### Recorded data:
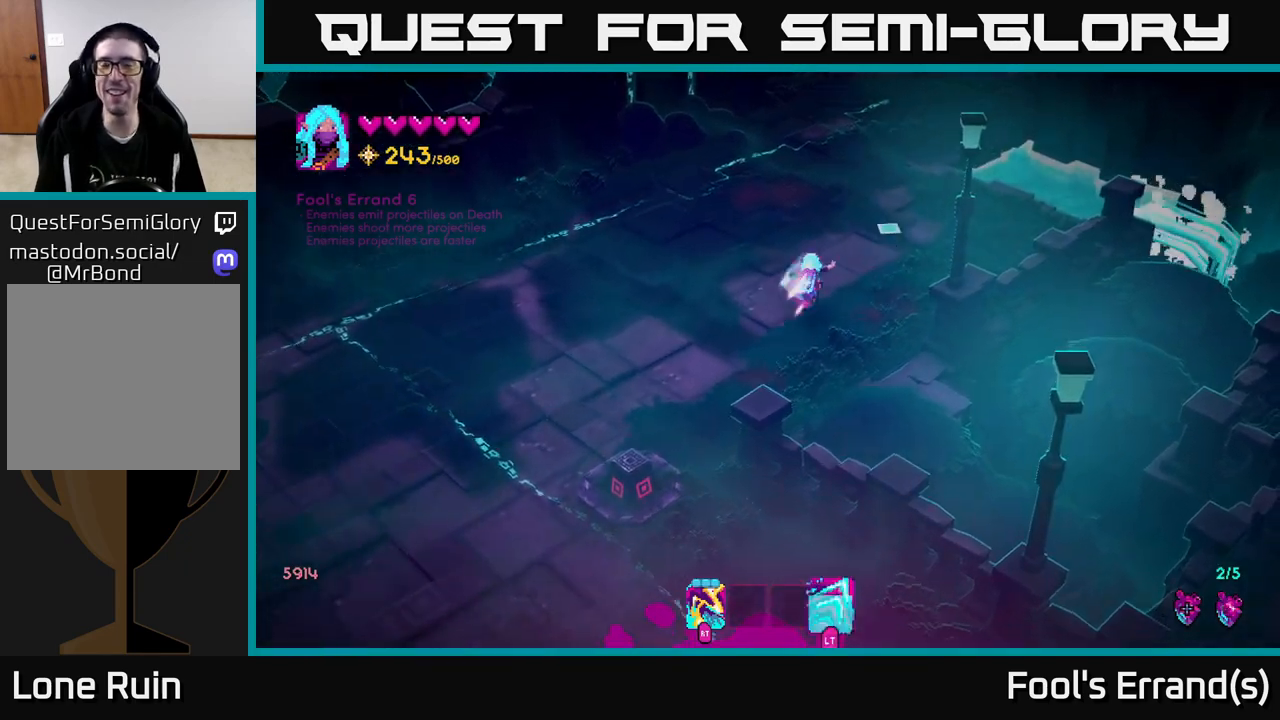
{"buttons": [], "left_stick": "up-right", "right_stick": "up", "events": [[67, "left_stick", "up"], [100, "L2", "up"], [300, "right_stick", "up"], [400, "left_stick", "up-right"]]}
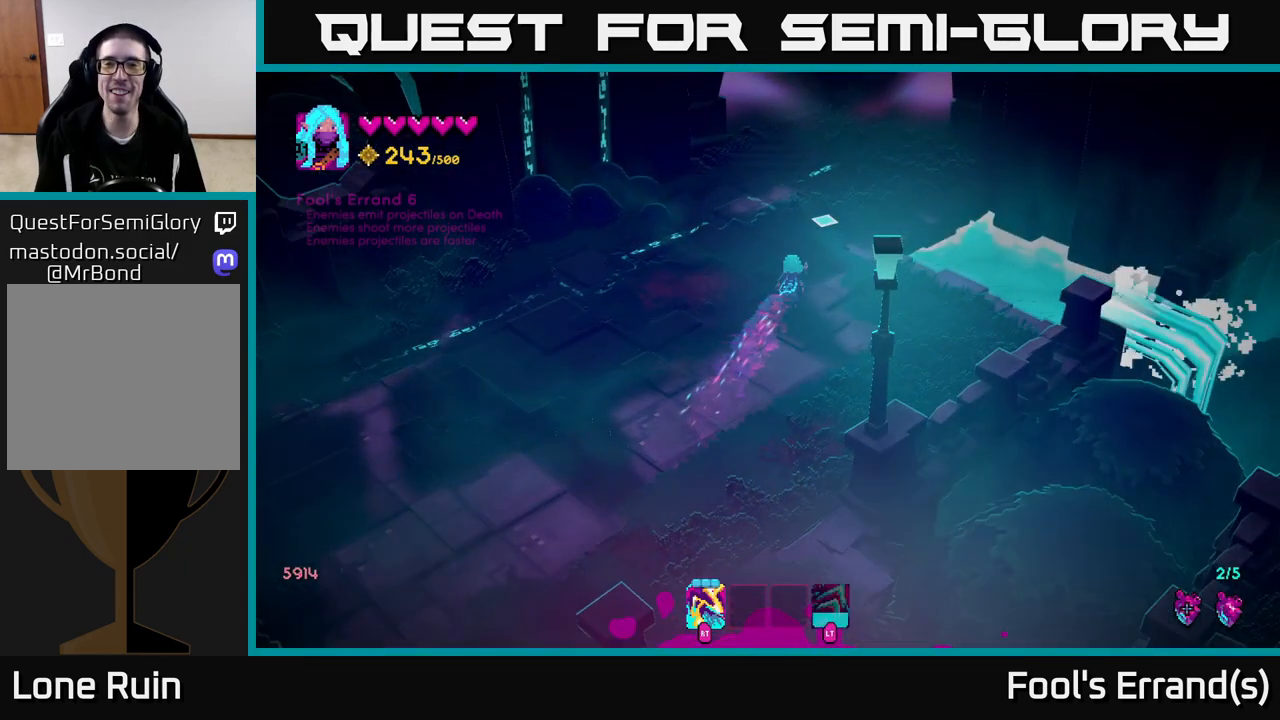
{"buttons": [], "left_stick": "up-right", "right_stick": "up", "events": [[183, "left_stick", "up"], [433, "left_stick", "up-right"]]}
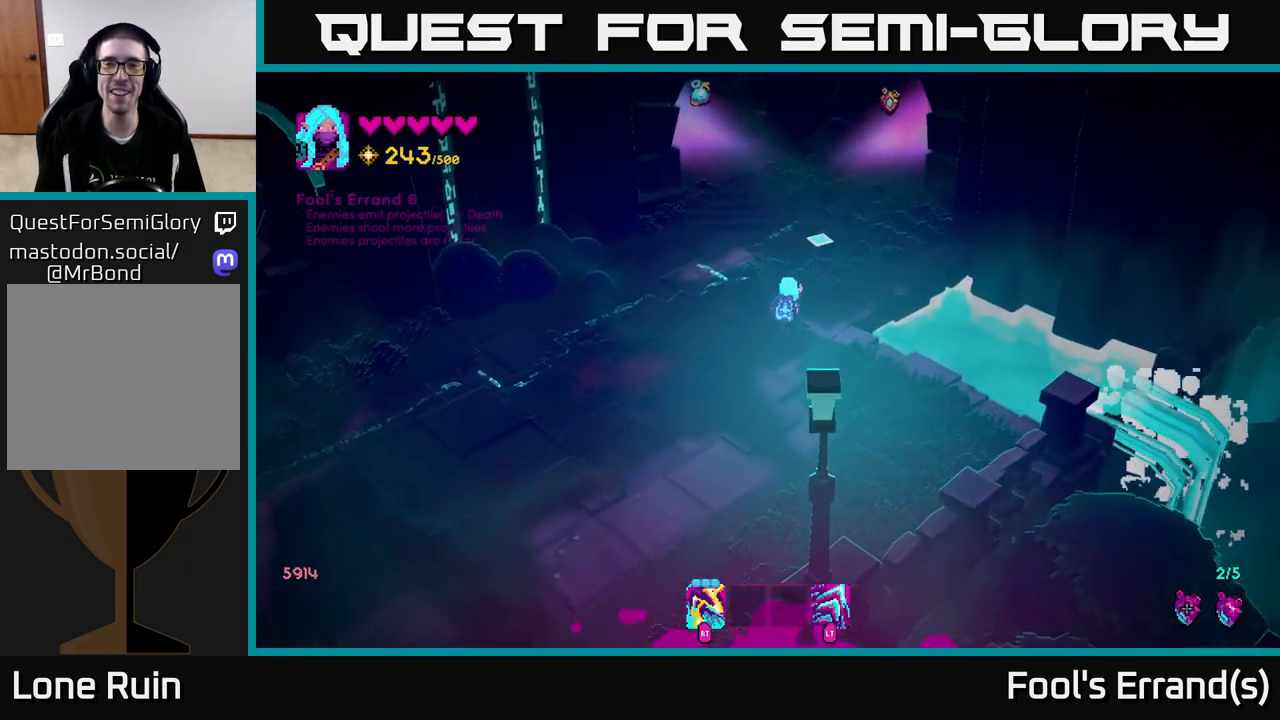
{"buttons": [], "left_stick": "up", "right_stick": "up", "events": [[117, "left_stick", "up"]]}
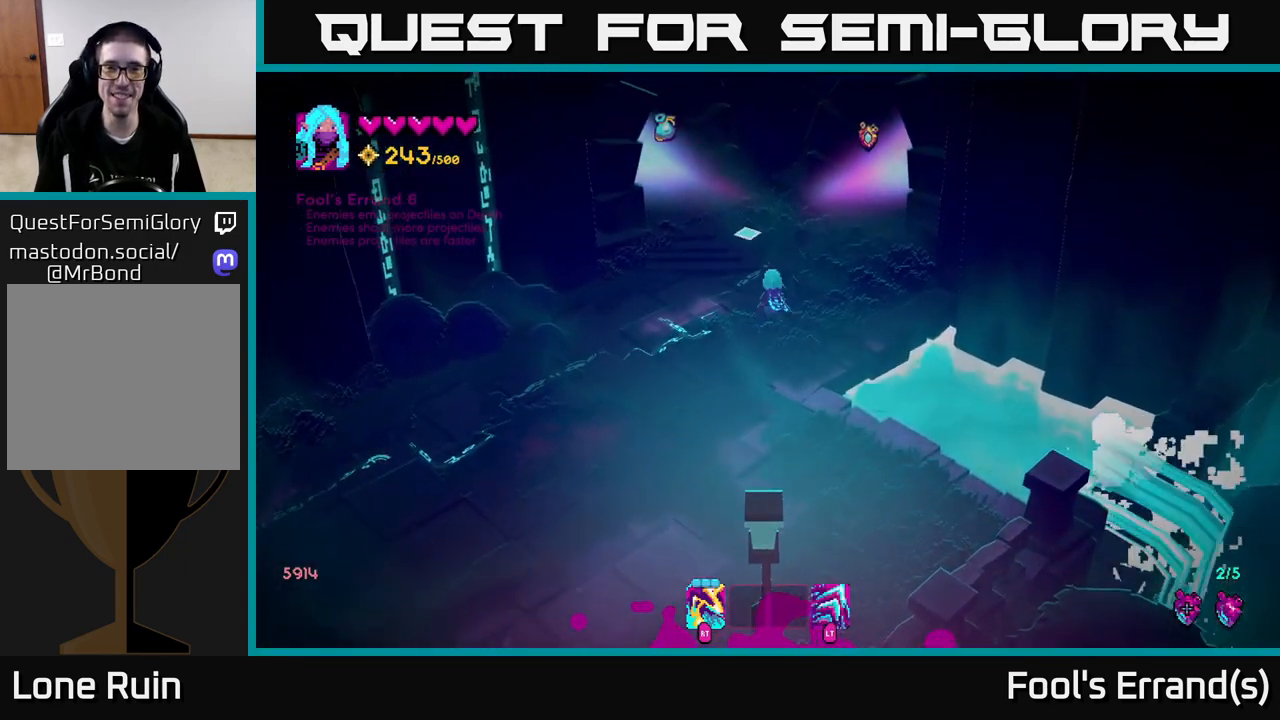
{"buttons": [], "left_stick": "up-left", "right_stick": "up", "events": [[450, "left_stick", "up-left"]]}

### Prompt:
Nothing but an exact transcription of the material, without pictures, should be returned.

### The completed task:
{"buttons": [], "left_stick": "up-right", "right_stick": "up", "events": [[67, "left_stick", "up"], [100, "L2", "up"], [300, "right_stick", "up"], [400, "left_stick", "up-right"]]}
{"buttons": [], "left_stick": "up-right", "right_stick": "up", "events": [[183, "left_stick", "up"], [433, "left_stick", "up-right"]]}
{"buttons": [], "left_stick": "up", "right_stick": "up", "events": [[117, "left_stick", "up"]]}
{"buttons": [], "left_stick": "up-left", "right_stick": "up", "events": [[450, "left_stick", "up-left"]]}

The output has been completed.